[DATASET RECORDS]

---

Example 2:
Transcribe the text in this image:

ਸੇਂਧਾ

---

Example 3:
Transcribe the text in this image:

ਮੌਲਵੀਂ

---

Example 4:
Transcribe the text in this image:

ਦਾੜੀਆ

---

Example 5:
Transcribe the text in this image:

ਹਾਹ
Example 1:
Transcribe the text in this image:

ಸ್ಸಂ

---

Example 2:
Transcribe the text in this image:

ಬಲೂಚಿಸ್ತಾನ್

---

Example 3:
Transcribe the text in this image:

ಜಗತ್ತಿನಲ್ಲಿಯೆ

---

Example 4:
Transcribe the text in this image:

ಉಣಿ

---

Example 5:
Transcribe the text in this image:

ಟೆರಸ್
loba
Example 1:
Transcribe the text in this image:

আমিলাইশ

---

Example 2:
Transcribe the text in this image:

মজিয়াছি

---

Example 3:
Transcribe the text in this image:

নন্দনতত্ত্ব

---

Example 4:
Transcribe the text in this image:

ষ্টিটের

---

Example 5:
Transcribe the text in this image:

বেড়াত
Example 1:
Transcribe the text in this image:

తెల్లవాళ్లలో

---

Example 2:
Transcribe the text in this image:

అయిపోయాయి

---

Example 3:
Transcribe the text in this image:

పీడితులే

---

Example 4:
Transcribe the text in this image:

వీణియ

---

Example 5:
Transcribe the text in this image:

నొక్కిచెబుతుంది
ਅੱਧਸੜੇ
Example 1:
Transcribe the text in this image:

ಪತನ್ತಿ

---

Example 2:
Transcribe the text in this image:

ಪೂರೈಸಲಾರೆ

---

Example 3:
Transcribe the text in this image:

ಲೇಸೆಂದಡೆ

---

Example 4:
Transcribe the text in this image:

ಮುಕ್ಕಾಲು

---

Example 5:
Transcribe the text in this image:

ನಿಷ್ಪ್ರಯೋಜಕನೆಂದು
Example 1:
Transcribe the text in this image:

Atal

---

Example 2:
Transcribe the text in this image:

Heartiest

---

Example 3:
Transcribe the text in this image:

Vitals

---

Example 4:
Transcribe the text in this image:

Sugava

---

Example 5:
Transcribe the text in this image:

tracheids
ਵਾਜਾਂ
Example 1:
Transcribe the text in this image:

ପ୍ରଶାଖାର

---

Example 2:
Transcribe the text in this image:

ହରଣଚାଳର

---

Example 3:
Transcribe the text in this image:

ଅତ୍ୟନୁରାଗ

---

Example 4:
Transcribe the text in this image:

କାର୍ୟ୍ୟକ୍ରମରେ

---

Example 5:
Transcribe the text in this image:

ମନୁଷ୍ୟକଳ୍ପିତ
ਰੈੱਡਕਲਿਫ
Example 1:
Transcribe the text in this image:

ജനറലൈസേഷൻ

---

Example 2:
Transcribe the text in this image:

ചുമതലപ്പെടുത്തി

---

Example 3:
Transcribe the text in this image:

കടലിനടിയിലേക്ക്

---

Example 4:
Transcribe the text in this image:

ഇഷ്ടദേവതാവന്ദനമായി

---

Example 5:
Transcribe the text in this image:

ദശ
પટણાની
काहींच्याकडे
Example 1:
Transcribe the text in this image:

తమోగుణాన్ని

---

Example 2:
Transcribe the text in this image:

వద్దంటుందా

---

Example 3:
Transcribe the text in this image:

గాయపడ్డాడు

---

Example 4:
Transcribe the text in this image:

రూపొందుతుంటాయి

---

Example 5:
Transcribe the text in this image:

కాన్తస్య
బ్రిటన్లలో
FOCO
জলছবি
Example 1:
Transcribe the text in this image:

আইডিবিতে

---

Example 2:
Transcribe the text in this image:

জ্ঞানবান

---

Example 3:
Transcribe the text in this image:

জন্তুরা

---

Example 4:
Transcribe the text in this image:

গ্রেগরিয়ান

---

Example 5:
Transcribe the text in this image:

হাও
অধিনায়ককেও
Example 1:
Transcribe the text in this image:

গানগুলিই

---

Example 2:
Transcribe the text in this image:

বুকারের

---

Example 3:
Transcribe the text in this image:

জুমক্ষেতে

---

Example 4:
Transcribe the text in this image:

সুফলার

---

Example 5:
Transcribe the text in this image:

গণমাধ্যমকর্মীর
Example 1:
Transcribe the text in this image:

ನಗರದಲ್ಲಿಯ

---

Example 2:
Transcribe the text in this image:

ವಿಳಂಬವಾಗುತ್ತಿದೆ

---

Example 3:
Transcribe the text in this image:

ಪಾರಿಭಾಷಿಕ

[/DATASET RECORDS]

* EXERCISE *
A complete, exact copy of the records is what is needed.

* REPLY TO THE TASK *
---

Example 2:
Transcribe the text in this image:

ਸੇਂਧਾ

---

Example 3:
Transcribe the text in this image:

ਮੌਲਵੀਂ

---

Example 4:
Transcribe the text in this image:

ਦਾੜੀਆ

---

Example 5:
Transcribe the text in this image:

ਹਾਹ
Example 1:
Transcribe the text in this image:

ಸ್ಸಂ

---

Example 2:
Transcribe the text in this image:

ಬಲೂಚಿಸ್ತಾನ್

---

Example 3:
Transcribe the text in this image:

ಜಗತ್ತಿನಲ್ಲಿಯೆ

---

Example 4:
Transcribe the text in this image:

ಉಣಿ

---

Example 5:
Transcribe the text in this image:

ಟೆರಸ್
loba
Example 1:
Transcribe the text in this image:

আমিলাইশ

---

Example 2:
Transcribe the text in this image:

মজিয়াছি

---

Example 3:
Transcribe the text in this image:

নন্দনতত্ত্ব

---

Example 4:
Transcribe the text in this image:

ষ্টিটের

---

Example 5:
Transcribe the text in this image:

বেড়াত
Example 1:
Transcribe the text in this image:

తెల్లవాళ్లలో

---

Example 2:
Transcribe the text in this image:

అయిపోయాయి

---

Example 3:
Transcribe the text in this image:

పీడితులే

---

Example 4:
Transcribe the text in this image:

వీణియ

---

Example 5:
Transcribe the text in this image:

నొక్కిచెబుతుంది
ਅੱਧਸੜੇ
Example 1:
Transcribe the text in this image:

ಪತನ್ತಿ

---

Example 2:
Transcribe the text in this image:

ಪೂರೈಸಲಾರೆ

---

Example 3:
Transcribe the text in this image:

ಲೇಸೆಂದಡೆ

---

Example 4:
Transcribe the text in this image:

ಮುಕ್ಕಾಲು

---

Example 5:
Transcribe the text in this image:

ನಿಷ್ಪ್ರಯೋಜಕನೆಂದು
Example 1:
Transcribe the text in this image:

Atal

---

Example 2:
Transcribe the text in this image:

Heartiest

---

Example 3:
Transcribe the text in this image:

Vitals

---

Example 4:
Transcribe the text in this image:

Sugava

---

Example 5:
Transcribe the text in this image:

tracheids
ਵਾਜਾਂ
Example 1:
Transcribe the text in this image:

ପ୍ରଶାଖାର

---

Example 2:
Transcribe the text in this image:

ହରଣଚାଳର

---

Example 3:
Transcribe the text in this image:

ଅତ୍ୟନୁରାଗ

---

Example 4:
Transcribe the text in this image:

କାର୍ୟ୍ୟକ୍ରମରେ

---

Example 5:
Transcribe the text in this image:

ମନୁଷ୍ୟକଳ୍ପିତ
ਰੈੱਡਕਲਿਫ
Example 1:
Transcribe the text in this image:

ജനറലൈസേഷൻ

---

Example 2:
Transcribe the text in this image:

ചുമതലപ്പെടുത്തി

---

Example 3:
Transcribe the text in this image:

കടലിനടിയിലേക്ക്

---

Example 4:
Transcribe the text in this image:

ഇഷ്ടദേവതാവന്ദനമായി

---

Example 5:
Transcribe the text in this image:

ദശ
પટણાની
काहींच्याकडे
Example 1:
Transcribe the text in this image:

తమోగుణాన్ని

---

Example 2:
Transcribe the text in this image:

వద్దంటుందా

---

Example 3:
Transcribe the text in this image:

గాయపడ్డాడు

---

Example 4:
Transcribe the text in this image:

రూపొందుతుంటాయి

---

Example 5:
Transcribe the text in this image:

కాన్తస్య
బ్రిటన్లలో
FOCO
জলছবি
Example 1:
Transcribe the text in this image:

আইডিবিতে

---

Example 2:
Transcribe the text in this image:

জ্ঞানবান

---

Example 3:
Transcribe the text in this image:

জন্তুরা

---

Example 4:
Transcribe the text in this image:

গ্রেগরিয়ান

---

Example 5:
Transcribe the text in this image:

হাও
অধিনায়ককেও
Example 1:
Transcribe the text in this image:

গানগুলিই

---

Example 2:
Transcribe the text in this image:

বুকারের

---

Example 3:
Transcribe the text in this image:

জুমক্ষেতে

---

Example 4:
Transcribe the text in this image:

সুফলার

---

Example 5:
Transcribe the text in this image:

গণমাধ্যমকর্মীর
Example 1:
Transcribe the text in this image:

ನಗರದಲ್ಲಿಯ

---

Example 2:
Transcribe the text in this image:

ವಿಳಂಬವಾಗುತ್ತಿದೆ

---

Example 3:
Transcribe the text in this image:

ಪಾರಿಭಾಷಿಕ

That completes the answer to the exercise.